Merit pay for teachers. The breaking of the power of teachers unions. Horror stories of how difficult it can be to fire an incompetent teacher. Conflicts over charter schools. Issues surrounding the transformation of education in America provide fodder for recent documentaries about various reforms that are brewing under the surface of the waters.
In an economy where schools were actually doing a good job if they graduated 205 of their students into colleges, 20% into professional and managerial jobs, 20% into technology positions, 20% into the service sector, and 20% into manufacturing, it was not huge failure to find that only a portion of the graduates were capable of higher education. But life is changing for American students as many of those less education-requisite jobs are heading elsewhere.

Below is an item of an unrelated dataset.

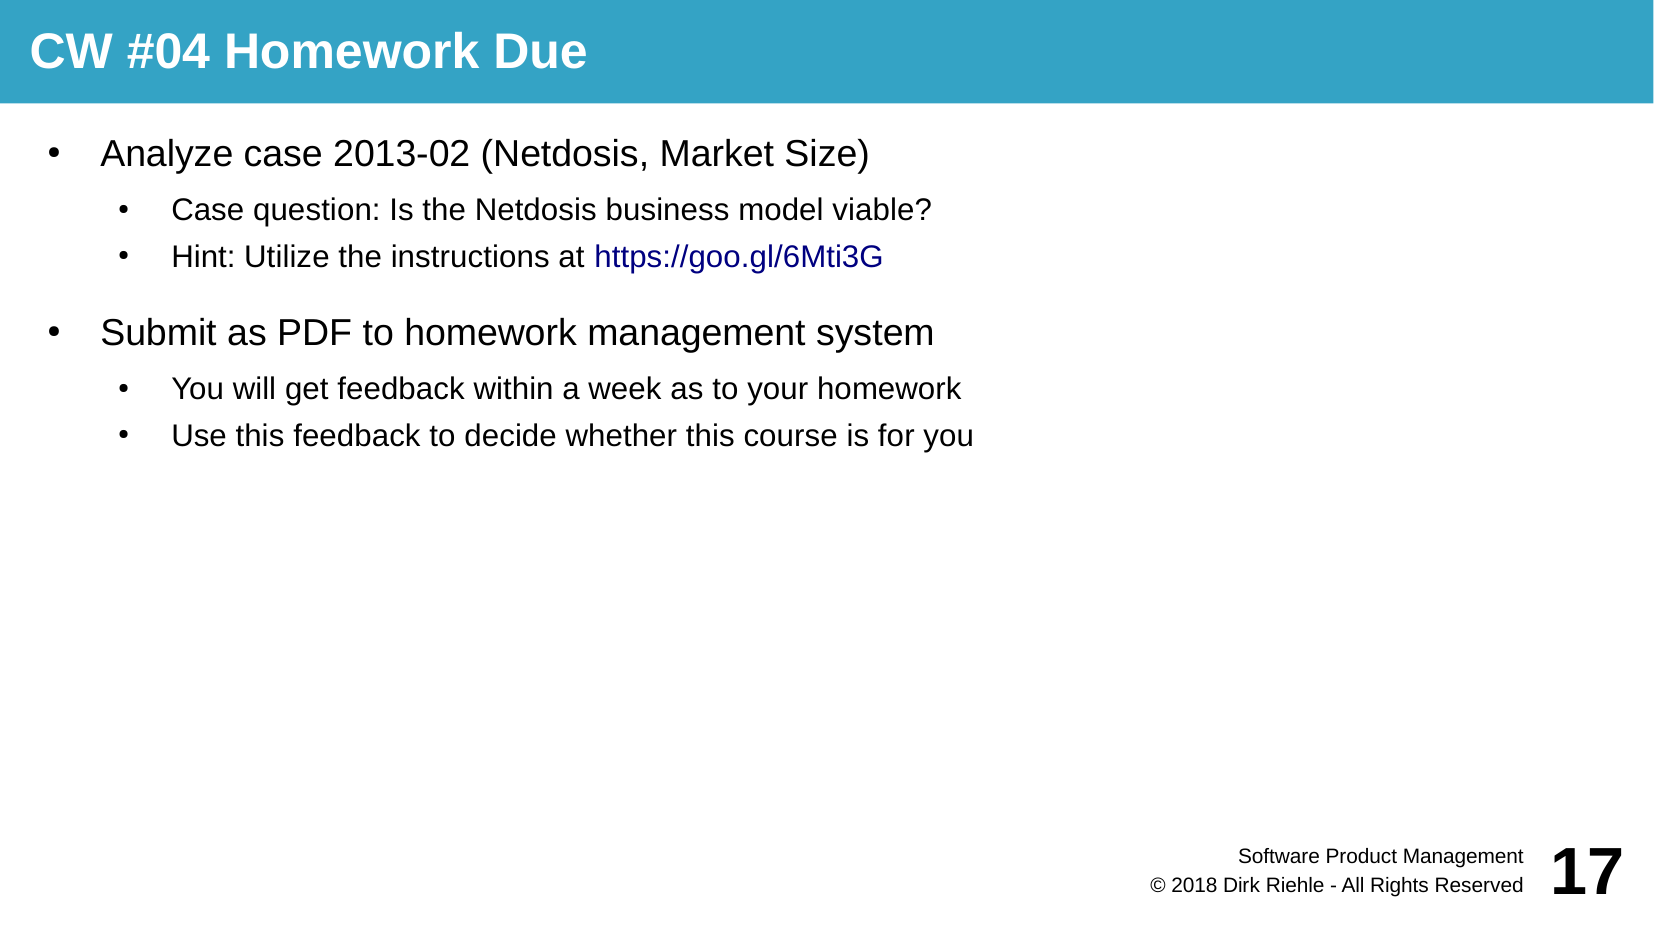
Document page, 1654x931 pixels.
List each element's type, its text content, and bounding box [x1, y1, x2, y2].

title CW #04 Homework Due [0, 0, 1654, 104]
list Analyze case 2013-02 (Netdosis, Market Size) Case question: Is the Netdosis business model viable? Hint: Utilize the instructions at https://goo.gl/6Mti3G Submit as PDF to homework management system You will get feedback within a week as to your homework Use this feedback to decide whether this course is for you [29, 132, 1625, 798]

I have recently watched at least two documentaries on the subject of Educational reform (Waiting for Superman and The Lottery) Both films focus on the process whereby inner city parents have to participate in lotteries to “save” their children from “failure factory” schools. Schools that start with the assumption that all students can attend and graduate from college, that will not tolerate teachers who cannot or who will not help students achieve those goals, that require mastery to pass demonstrate what can be done if there is the will to accomplish it. But at what cost. Both films speak favorably of the policy of merit pay. Ironically, the semester that I left Champlain, the new President had instituted a policy of merit pay as a requirement for faculty raises. I never got to participate in it unfortunately. I feel like I would be able to speak with more experience.
See HERE for pro and con arguments.
My son believes that teachers should have to “sell” their courses to students. He thinks that young people are perfectly capable of determining which teachers are enthusiastic, knowledgeable, fair, and talented. Students find their way to the music that suits them, the movies that suit them, the books that inspire them, and the colleges that fit them. Why, he would ask, are they not given the freedom to select the teachers that they believe will best serve them?
I confess, it is impossible to watch these documentaries of kids weeping because they did not win the lottery that would have allowed them to get out of some inner city “prep-school for prison.” In these places, something needs to be done. End of discussion.
Question for Comment: Should schools have to compete for students? Teachers for pupils? Would that force the system to improve?